Programmers working with high-level languages achieve better productivity and quality than those working with lower-level languages. Languages such as C++, Java, Smalltalk, and Visual Basic have been credited with improving productivity, reliability, and comprehensibility by factors of 5 to 15 over low-level languages such asassembly and C (Brooks 1987, Jones 1998, Boehm 2000). You save time when you don't need to have an awards ceremony every time a C statement does what it's supposed to do. Moreover, higher-level languages are more expressive than lower-level languages. Each line of code says more. The [following table] shows typical ratios of source statements in several high-level languages to the equivalent code in C. A higher ratio means that each line of code in the language listed accomplishes more than does each line of code in C.

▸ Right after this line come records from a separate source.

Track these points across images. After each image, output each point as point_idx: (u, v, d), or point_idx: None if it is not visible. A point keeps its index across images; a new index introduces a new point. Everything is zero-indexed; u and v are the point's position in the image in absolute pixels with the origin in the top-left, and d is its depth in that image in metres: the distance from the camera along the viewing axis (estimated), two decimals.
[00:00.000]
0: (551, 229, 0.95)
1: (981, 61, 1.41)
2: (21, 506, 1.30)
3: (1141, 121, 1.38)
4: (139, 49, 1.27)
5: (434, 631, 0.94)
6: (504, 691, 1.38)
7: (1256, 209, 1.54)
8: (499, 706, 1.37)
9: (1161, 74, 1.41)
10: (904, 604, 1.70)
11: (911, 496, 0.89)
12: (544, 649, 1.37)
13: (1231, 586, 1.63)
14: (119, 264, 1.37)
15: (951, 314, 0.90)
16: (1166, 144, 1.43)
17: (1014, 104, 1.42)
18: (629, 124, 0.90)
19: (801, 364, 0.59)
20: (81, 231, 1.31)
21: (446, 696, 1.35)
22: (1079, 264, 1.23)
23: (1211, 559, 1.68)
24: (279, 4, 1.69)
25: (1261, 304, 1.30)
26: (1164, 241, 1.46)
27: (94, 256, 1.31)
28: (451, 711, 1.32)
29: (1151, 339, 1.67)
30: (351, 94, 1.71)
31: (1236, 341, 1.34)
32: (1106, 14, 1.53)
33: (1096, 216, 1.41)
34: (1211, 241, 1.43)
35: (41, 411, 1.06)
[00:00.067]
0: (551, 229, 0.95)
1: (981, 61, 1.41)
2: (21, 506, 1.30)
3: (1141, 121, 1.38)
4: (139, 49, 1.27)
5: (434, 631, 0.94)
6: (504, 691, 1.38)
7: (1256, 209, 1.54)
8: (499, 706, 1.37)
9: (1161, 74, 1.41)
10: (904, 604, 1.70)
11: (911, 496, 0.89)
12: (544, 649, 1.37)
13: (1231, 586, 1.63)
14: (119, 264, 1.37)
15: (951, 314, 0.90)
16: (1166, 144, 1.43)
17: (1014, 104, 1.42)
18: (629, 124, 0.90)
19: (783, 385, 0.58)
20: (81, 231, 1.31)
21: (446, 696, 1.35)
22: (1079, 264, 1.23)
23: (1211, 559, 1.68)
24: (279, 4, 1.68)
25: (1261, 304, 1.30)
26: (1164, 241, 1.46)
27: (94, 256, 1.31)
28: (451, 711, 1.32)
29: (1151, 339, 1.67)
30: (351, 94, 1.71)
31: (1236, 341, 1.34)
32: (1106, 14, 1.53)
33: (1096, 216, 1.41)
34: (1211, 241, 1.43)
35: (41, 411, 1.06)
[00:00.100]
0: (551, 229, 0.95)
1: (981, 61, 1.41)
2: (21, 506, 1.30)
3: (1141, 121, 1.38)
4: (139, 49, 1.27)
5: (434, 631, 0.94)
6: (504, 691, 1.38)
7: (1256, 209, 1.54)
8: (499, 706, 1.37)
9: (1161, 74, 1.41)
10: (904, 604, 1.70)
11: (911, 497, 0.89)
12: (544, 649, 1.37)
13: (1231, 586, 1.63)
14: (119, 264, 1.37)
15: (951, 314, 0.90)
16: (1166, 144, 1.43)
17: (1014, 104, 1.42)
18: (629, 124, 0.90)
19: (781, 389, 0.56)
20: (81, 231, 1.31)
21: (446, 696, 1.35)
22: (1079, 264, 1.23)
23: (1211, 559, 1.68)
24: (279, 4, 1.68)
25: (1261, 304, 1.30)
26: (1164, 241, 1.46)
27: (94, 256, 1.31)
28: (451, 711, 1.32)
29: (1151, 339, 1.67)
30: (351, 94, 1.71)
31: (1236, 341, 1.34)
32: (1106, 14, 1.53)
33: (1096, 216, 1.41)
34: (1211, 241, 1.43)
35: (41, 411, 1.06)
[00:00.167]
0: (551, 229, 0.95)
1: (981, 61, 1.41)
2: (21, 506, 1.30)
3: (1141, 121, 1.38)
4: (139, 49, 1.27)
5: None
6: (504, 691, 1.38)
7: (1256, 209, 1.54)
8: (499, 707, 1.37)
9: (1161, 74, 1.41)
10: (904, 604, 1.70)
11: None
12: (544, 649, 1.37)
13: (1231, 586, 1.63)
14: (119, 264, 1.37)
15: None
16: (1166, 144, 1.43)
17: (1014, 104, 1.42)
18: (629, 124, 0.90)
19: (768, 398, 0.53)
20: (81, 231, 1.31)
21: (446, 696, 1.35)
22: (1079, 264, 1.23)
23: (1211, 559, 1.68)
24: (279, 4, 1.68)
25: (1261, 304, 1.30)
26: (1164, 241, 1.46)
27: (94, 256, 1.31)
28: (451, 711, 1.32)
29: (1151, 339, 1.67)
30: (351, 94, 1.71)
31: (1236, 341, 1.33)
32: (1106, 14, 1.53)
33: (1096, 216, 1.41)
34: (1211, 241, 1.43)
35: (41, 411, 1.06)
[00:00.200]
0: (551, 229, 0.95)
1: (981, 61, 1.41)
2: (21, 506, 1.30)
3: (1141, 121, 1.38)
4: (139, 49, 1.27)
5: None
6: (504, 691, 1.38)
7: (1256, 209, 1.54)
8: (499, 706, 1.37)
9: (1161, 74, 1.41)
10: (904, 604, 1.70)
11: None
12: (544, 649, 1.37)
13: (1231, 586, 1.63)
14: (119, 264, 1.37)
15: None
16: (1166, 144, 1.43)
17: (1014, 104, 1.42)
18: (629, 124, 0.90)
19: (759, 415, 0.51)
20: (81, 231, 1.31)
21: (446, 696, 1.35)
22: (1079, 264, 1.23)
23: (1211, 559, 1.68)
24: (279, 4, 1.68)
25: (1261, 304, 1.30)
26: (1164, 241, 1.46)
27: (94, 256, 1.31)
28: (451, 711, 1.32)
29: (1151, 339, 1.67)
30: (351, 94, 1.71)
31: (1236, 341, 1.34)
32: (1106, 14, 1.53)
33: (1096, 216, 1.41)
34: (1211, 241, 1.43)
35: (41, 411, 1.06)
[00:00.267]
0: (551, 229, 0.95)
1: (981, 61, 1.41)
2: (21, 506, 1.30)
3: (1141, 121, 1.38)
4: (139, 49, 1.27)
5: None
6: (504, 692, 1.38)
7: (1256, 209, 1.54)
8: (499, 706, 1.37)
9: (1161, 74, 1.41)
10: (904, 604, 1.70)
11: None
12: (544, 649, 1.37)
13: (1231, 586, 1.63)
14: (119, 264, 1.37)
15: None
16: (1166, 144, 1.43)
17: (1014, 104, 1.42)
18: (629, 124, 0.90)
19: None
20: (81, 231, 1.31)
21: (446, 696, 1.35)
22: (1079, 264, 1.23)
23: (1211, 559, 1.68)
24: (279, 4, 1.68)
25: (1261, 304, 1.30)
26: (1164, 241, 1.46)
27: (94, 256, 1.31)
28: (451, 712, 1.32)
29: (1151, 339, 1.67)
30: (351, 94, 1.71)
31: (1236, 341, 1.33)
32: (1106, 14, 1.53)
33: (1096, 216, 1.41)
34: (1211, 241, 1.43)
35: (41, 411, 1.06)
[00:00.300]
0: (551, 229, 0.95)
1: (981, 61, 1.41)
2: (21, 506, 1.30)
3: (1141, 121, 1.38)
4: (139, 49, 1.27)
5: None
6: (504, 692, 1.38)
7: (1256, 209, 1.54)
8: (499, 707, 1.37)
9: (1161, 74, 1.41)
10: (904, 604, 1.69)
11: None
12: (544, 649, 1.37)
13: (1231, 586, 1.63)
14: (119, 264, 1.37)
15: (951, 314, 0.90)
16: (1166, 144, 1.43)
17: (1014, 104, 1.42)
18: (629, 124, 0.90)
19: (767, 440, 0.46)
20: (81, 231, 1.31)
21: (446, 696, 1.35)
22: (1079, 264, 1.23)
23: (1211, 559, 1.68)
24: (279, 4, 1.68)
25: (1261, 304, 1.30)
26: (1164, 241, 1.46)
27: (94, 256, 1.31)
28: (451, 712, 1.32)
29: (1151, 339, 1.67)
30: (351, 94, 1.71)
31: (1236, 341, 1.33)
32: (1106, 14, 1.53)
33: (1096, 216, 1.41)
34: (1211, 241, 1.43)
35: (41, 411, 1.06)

LanguageLevel Relative to C
C1
C++2.5
Fortran2
Java2.5
Perl6
Python6
Smalltalk6
MS Visual Basic4.5

Fair enough. Des Traynor wondered if this table was valid, so he performed a simple test: he provides examples of a tiny "read a file and print it to the console" app in Java, Perl, Python, and Ruby. I'll reprint the smallest version here, which happens to be the Python implementation:

filename = "readAFile.py"
try:
for line in open(filename, 'r').readlines(): print line
except: print "Problem with %s" % filename

For comparison, here's the VB.NET 2005 version:

Module Module1
Sub Main()
Dim filename As String = "readAFile.vb"
Try
For Each line As String In System.IO.File.ReadAllLines(filename)
Console.WriteLine(line)
Next
Catch
Console.WriteLine("Error reading file, or file not found.")
End Try
End Sub
End Module

And the C# 2005 version:

class Module1 {
static void Main(string[] args)	{
string filename = @"readAFile.cs";
try {
foreach (string line in System.IO.File.ReadAllLines(filename)) {
System.Console.WriteLine(line);
}
}
catch {
System.Console.WriteLine("File not found or error reading file.");
}
}
}

I had to edit the C# sample quite a bit to get rid of things that would have made the line count ridiculously large. Most notably, I removed the stupid always-on namespace declaration (don't get me started), added the System prefix to avoid the using, and folded leading curlies into the same line.

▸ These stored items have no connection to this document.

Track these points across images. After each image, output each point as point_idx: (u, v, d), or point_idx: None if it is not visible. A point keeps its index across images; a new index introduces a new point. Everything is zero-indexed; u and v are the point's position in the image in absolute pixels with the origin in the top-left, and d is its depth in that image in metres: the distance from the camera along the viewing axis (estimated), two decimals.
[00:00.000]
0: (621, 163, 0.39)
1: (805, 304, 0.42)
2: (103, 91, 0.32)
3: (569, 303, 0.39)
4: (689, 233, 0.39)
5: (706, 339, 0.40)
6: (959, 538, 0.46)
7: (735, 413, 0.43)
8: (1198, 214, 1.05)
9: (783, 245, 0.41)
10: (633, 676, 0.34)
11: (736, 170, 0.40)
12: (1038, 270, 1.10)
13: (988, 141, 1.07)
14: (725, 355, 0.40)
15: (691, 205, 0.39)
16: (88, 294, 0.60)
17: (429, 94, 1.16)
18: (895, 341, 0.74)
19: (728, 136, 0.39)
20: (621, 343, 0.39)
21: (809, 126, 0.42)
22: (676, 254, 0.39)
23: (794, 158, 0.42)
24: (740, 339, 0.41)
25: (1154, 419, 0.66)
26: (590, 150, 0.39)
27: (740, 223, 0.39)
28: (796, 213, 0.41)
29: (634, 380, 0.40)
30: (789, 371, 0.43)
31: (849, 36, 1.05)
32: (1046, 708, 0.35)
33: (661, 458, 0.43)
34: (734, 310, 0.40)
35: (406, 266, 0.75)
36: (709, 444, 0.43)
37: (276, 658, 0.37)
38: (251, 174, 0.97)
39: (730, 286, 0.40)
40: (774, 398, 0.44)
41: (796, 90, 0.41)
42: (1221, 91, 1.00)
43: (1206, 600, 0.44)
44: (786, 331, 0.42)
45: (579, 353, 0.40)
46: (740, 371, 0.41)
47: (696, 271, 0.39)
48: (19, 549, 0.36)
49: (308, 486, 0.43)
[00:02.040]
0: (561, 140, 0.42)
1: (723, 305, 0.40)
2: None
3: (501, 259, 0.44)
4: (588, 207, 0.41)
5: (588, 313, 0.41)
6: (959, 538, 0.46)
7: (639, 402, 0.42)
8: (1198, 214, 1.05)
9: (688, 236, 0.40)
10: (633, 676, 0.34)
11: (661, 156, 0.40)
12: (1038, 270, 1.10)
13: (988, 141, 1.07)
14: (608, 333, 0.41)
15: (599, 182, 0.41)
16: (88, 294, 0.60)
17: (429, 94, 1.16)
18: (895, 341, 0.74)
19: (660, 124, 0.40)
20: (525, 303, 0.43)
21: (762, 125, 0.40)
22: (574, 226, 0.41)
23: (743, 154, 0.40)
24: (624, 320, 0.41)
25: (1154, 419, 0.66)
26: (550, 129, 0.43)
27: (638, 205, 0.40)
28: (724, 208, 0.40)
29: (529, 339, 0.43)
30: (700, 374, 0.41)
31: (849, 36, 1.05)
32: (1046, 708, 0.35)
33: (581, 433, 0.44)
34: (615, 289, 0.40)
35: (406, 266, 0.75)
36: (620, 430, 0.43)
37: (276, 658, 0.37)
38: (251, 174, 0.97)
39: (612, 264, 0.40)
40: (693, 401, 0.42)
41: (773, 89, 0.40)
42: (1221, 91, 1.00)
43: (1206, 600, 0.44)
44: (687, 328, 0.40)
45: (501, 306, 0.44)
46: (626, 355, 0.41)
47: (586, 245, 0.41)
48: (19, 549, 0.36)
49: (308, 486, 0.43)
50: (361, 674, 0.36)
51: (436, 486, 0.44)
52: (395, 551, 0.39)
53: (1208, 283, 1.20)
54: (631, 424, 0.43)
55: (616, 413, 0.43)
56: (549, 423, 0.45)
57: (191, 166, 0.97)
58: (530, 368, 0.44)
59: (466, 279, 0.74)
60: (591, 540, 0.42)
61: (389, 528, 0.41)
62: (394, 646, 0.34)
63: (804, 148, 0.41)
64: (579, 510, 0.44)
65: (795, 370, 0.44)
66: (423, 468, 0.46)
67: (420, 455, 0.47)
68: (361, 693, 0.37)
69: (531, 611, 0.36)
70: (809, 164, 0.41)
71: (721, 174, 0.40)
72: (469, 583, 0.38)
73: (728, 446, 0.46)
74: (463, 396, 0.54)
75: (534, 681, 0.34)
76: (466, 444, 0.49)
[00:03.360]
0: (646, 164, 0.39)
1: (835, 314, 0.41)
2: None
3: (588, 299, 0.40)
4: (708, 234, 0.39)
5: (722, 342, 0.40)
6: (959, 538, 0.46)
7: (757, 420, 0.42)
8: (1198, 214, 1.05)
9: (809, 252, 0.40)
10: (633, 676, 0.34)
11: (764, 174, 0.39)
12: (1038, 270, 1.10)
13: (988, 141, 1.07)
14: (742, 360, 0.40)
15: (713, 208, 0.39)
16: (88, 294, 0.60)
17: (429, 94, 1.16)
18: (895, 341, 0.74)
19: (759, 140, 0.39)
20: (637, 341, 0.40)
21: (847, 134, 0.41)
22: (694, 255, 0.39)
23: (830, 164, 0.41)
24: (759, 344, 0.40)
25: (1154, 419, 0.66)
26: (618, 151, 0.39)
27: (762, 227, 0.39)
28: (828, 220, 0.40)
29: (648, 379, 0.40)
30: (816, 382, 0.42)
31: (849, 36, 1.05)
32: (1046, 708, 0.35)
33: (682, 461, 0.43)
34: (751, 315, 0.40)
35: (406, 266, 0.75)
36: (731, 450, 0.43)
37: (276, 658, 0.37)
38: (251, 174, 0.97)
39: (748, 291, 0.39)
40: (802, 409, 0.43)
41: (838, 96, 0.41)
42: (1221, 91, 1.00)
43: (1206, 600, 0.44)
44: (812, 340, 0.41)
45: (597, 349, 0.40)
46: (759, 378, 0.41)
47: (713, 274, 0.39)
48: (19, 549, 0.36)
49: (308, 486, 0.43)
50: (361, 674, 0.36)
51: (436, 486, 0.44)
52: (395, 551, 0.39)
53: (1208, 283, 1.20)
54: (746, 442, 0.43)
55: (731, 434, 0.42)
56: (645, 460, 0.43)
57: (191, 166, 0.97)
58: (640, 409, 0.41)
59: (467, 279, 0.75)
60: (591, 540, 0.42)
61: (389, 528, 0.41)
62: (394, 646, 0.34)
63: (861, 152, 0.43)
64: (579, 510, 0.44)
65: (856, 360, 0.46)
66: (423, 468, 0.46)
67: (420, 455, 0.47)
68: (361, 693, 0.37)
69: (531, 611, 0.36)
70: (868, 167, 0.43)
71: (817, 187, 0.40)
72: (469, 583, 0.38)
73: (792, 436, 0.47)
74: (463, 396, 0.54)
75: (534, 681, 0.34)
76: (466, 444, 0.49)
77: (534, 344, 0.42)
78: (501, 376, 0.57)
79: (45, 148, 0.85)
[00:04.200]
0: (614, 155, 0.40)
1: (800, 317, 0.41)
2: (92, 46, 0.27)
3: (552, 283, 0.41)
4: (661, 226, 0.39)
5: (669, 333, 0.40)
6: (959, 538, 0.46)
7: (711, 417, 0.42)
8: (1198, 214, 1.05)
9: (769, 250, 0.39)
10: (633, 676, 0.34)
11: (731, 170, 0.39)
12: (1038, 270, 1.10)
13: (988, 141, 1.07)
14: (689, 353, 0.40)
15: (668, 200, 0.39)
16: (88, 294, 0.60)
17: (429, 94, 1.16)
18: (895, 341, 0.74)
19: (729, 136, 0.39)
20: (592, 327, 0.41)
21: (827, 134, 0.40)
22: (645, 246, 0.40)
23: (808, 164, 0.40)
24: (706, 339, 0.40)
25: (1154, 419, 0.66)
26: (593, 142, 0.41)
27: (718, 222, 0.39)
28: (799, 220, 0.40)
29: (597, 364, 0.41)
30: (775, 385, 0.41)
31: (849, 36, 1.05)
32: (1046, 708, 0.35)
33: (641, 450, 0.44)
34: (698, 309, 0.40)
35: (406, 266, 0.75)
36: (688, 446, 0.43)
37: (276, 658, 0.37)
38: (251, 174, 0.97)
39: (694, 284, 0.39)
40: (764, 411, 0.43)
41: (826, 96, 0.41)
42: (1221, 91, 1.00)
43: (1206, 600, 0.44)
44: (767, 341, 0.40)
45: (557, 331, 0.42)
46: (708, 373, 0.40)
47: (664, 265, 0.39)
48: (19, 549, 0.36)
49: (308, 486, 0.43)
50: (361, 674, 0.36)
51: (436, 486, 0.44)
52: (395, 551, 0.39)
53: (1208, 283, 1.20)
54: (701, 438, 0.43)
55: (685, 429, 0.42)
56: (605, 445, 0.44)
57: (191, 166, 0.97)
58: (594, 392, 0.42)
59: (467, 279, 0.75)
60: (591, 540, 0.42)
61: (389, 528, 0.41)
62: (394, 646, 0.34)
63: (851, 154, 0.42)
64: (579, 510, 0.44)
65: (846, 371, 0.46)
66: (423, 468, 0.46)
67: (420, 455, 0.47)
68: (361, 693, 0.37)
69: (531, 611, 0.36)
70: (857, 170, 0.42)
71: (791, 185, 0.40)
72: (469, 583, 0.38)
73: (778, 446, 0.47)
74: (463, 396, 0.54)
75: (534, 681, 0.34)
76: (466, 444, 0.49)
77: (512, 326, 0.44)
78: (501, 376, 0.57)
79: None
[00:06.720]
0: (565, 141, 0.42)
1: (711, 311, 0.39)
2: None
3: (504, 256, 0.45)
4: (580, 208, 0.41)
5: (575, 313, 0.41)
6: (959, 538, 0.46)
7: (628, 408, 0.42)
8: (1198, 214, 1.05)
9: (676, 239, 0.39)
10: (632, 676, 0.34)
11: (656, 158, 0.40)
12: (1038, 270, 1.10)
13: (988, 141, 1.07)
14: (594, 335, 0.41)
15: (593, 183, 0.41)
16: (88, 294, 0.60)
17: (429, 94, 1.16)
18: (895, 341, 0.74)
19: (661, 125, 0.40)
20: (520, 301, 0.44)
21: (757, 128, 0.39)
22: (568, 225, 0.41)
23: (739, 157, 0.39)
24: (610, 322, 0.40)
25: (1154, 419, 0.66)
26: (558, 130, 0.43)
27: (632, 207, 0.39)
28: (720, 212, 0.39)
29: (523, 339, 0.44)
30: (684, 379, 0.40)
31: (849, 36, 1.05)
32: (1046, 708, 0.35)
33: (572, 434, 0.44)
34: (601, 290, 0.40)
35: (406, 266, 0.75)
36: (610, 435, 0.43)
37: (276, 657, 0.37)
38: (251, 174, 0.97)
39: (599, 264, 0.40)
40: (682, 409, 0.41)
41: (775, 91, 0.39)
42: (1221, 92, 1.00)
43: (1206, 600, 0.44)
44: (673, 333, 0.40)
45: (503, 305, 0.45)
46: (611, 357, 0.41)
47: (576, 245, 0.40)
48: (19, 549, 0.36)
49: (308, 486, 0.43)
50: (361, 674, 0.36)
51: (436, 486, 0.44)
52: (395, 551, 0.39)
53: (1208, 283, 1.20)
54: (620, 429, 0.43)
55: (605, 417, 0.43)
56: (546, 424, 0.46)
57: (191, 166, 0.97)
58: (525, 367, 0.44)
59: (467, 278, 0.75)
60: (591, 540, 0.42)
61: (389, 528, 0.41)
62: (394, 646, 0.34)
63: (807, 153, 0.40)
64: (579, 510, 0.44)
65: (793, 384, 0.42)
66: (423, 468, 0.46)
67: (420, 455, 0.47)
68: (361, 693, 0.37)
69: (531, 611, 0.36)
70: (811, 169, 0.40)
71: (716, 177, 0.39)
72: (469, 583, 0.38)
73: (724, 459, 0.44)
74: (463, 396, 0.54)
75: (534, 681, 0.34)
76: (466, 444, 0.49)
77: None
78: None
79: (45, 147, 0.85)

Anyway. Including the examples provided on Des' page, that gives us a final line count tally of:

LanguageLines of code
Java15
C# 20058
VB.NET 20058
Ruby6
Perl5
Python4

So, even with this trivial little example, there is a wide gap between "scripting" and "non-scripting" languages when it comes to lines of code. There's plenty of existing research to support the claim that scripting languages offer higher productivity, such as the 2000 IEEE paper An Empirical Comparison of Seven Programming Languages (free draft PDF):

Despite these caveats, directly comparing different programming languages can provide meaningful insights. For example, I conclude from the study that Java's memory overhead is still huge compared to C or C++, but its runtime efficiency has become quite acceptable. The scripting languages, however, offer reasonable alternatives to C and C++, even for tasks that must handle fair amounts of computation and data. Their relative runtime and memory-consumption overhead will often be acceptable, and they may offer significant advantages with respect to programmer productivity, at least for small programs like the phonecode problem.

That was written in 2000. Five years later, I am wondering if this distinction between "scripting" and "non-scripting" languages is as meaningful in a .NET world. If you examine the code samples above, you'll notice that most of the overhead in the "non-scripting" languages comes from the cruft associated with classes, functions, and object orientation. The main work loop, if considered alone, is almost identical in every language!

So then, if language isn't the real difference, what is? That very same language comparison paper offers this insight:

For all program aspects investigated, the performance variability that derives from differences among programmers of the same language -- as described by the bad-to-good ratios -- is on average as large or larger than the variability found among the different languages.

It's currently all the rage to propose that Ruby is changing the face of software development. I can definitely respect the passion behind this statement, but the actual data doesn't support a magic bullet language effect. Given ..

  1. the abandonment of C++ and C for mainstream programming
  2. the huge influence of individual programmer skill
  3. the slow but steady adoption of scripting/dynamic language conventions in Java and .NET
.. maybe all modern programming languages really are the same.